Duong Trung Quoc

Once a common means of transport in Hanoi, the rickshaw is a symbol of economic disparity and colonial oppression

Wealthy families owned luxurious rickshaws

Historical accounts reveal that in 1888, after Vietnam’s feudal regime ceded Hanoi, which was no longer its capital, to the French as a “concession land”, the French president issued a plan for the city to be redesigned as a european city. Four years later, the French colonialists outlined a transport system in which local people could only transport wares by boat or upon their own shoulders. The use of horse carts were restricted to privileged French people.

In 1884, the French envoy Bonnal, who was based on hang Gai Street, imported two carts from Japan called “Jinrikisha”. Vietnamese people called these carts “rickshaw” or “hand-drawn carts” because they were pulled by a porter who ran in front and gripped the cart’s handles. The men pulling the carts were known as “rickshaw pullers” or, to Westerners, “coolies”.

The first two rickshaws brought to Vietnam in front of the French Legation on Hang Gai Street

Documents reveal that the envoy presented one of the first two rickshaws to a powerful missionary named Bishop Puginier. The other was used by the envoy and eventually passed to a local envoy to study its manufacture. The French anticipated that once the city was modelled after a Western city with cobbled roads and later asphalt, demand for downtown transport would rocket.

This proved true. After Hanoi became a colonial city, downtown transportation was heavily reliant on two types of transport: rickshaws and trams. Five tram lines constructed in the first quarter of the 20th century connected the city’s four entrance gates, allowing rural inhabitants of suburban villages to reach all major marketplaces and residential neighbourhoods. Sword Lake, the city’s administrative centre, was selected as the convergence point.

Rickshaws and a tram on crowded Hang Dao Street.

Urbanites’ other transport needs were met by rickshaws of different standards, from uptown families with private rickshaws to common people who hired public rickshaws. At first, the City’s administration monitored the number and types of rickshaws in use. iron-wheeled rickshaws were allowed on cobbled roads (mainly on the outskirts) while rickshaws with rubber-coated iron wheels (tires) were allowed on asphalt roads (downtown). Businesses bid on contracts to provide these services.

In the 1930s, many new means of transport were introduced, such as cars, bicycles and an alternative to rickshaws – cyclos. however, it was not until 1945-1946 that the difficult lives of rickshaw pullers’ aroused public concern and people began to view rickshaws as barbaric. This prompted their disappearance from the streets of Hanoi and Vietnam in general.

Rickshaws and an elephant (owned by the local governor) outside a hotel on La Rue Jules Ferry (now Hang Trong Street).

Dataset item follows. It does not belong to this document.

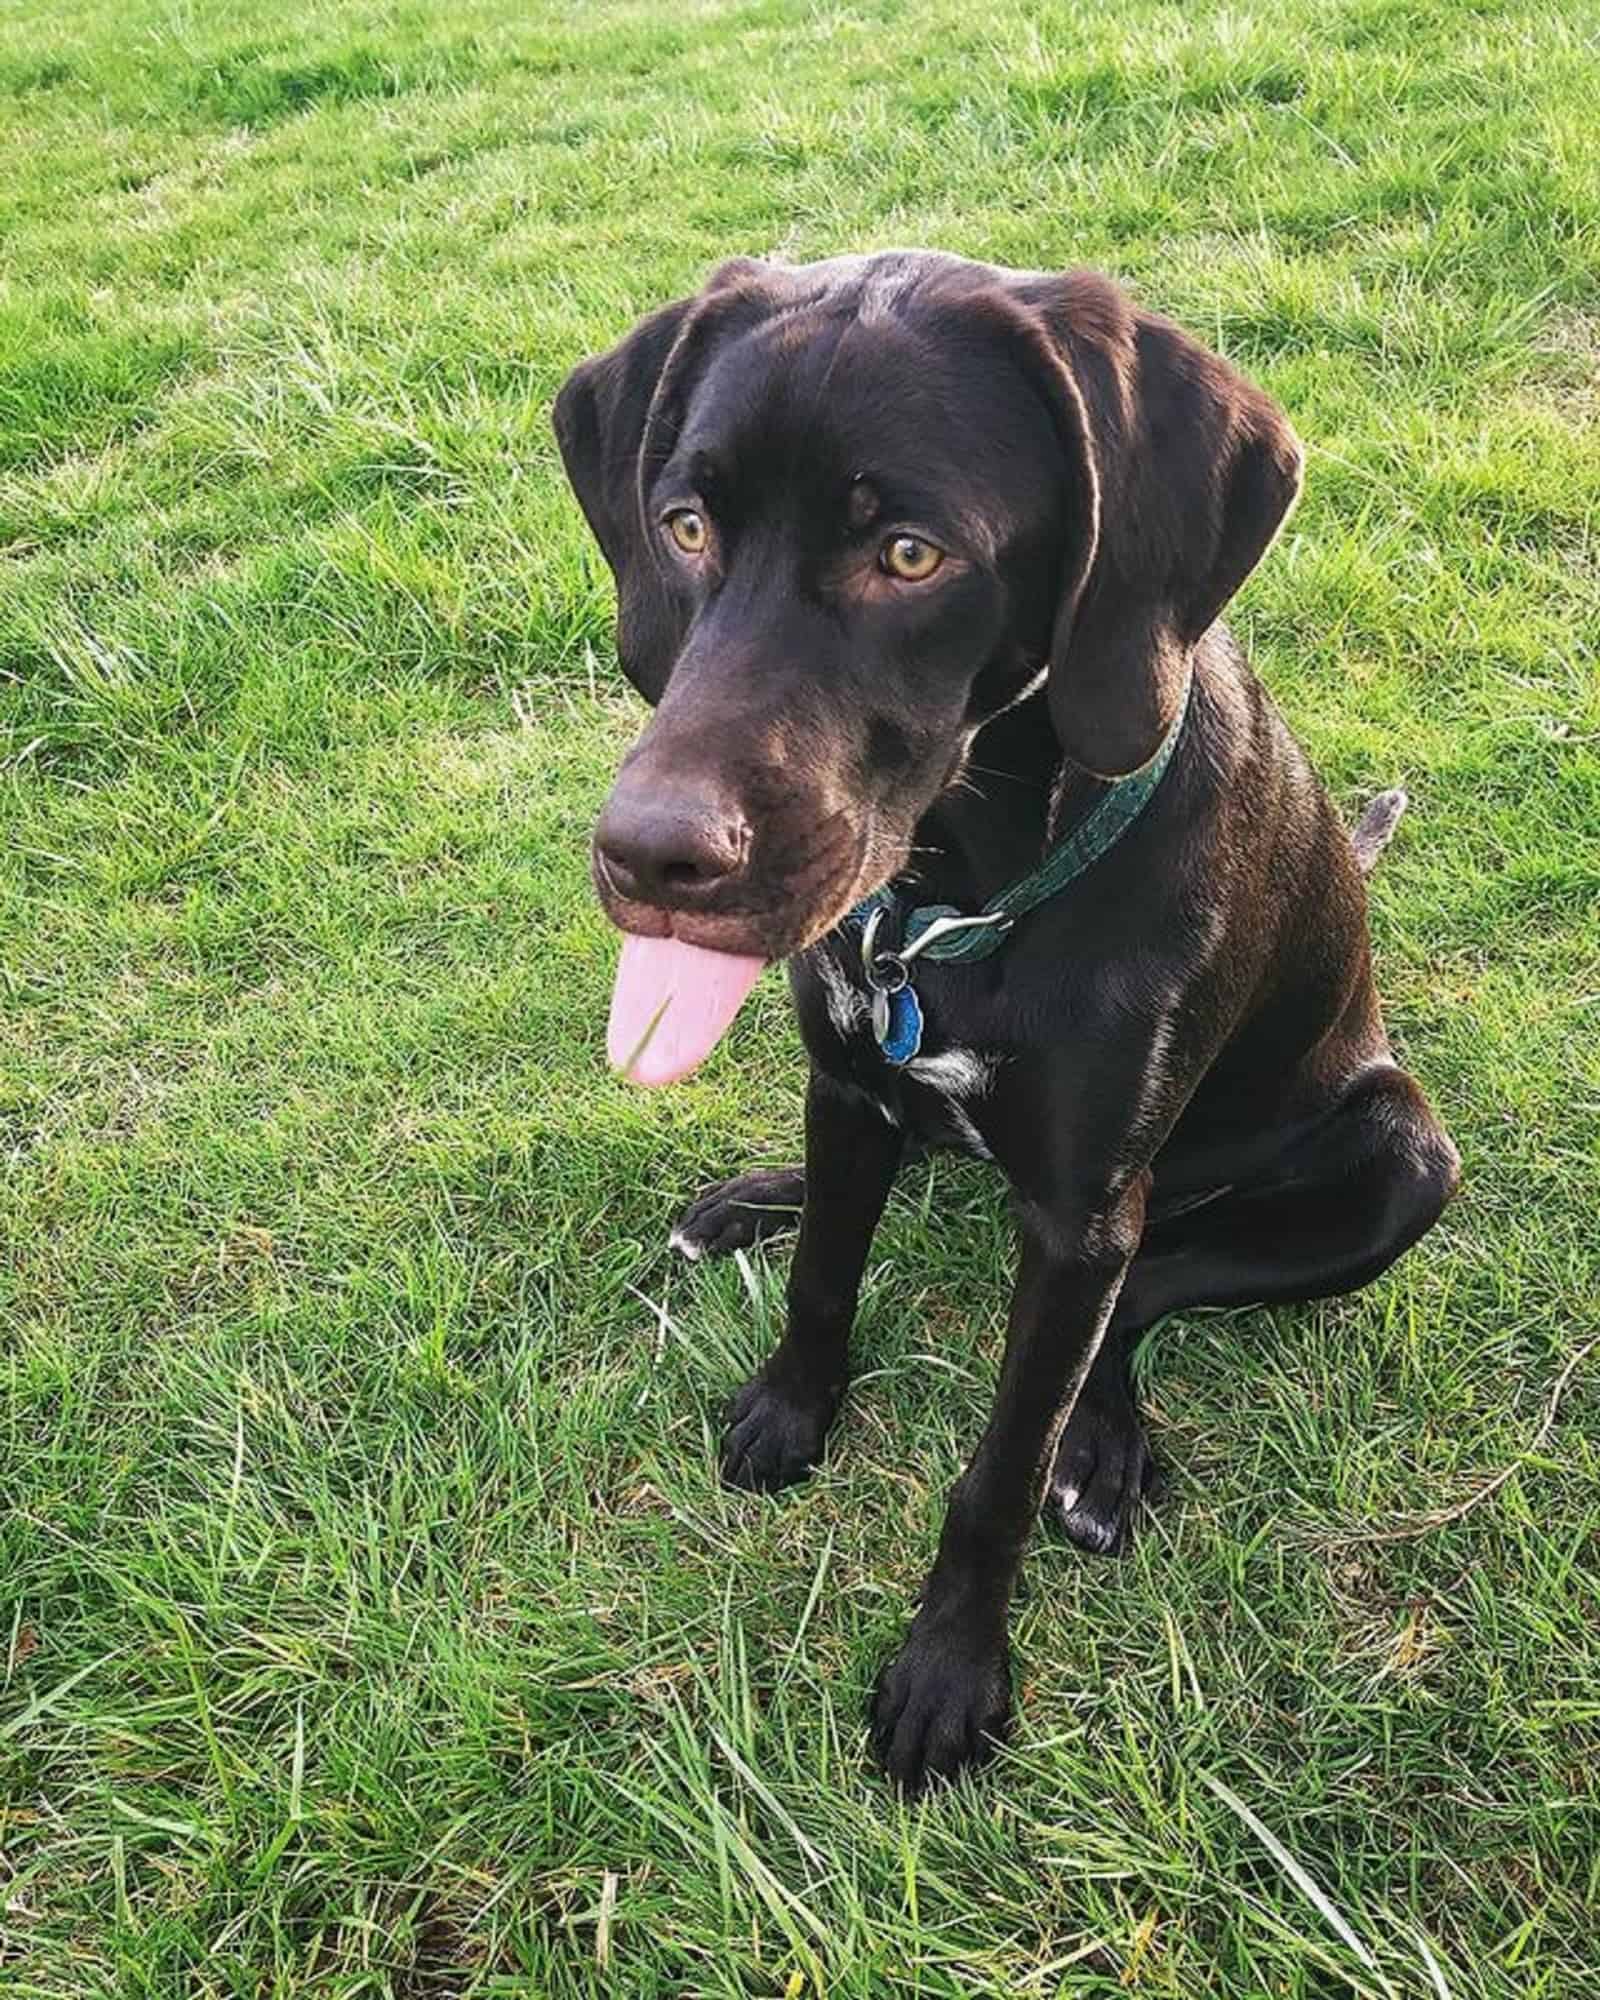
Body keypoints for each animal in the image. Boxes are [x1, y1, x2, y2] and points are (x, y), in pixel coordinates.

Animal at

The French once deemed the rickshaw as a civilising tool. Both the carts and the pullers were put on display at colonial fairs in Paris and Marseille. In reality, pulling a rickshaw was so gruelling that it laid bare the social chasm between the haves and the haves-not, the natives and the colonialists. Writer Nguyen Cong Hoan compared coolies to horses (human horses – horse humans) while revolutionist Nguyen ai Quoc illustrated a colonialist seated in a rickshaw as his puller gritted his teeth to condemn social disparity and colonialism.

Emperor Thanh Thai's mother's rickshaw was returned from France to Hue

Recently, a rickshaw that once belonged to the mother of emperor Thanh Thai that was manufactured in Hanoi and exquisitely decorated with mother-of-pearl was returned to Vietnam from France after being bought at auction by the Centre for Preservation of the Hue Former Citadel with the support of various Vietnamese organisations and individuals. The return of this artefact drew widespread public attention, despite the fact that this method of transport has long faded into obscurity in Vietnam.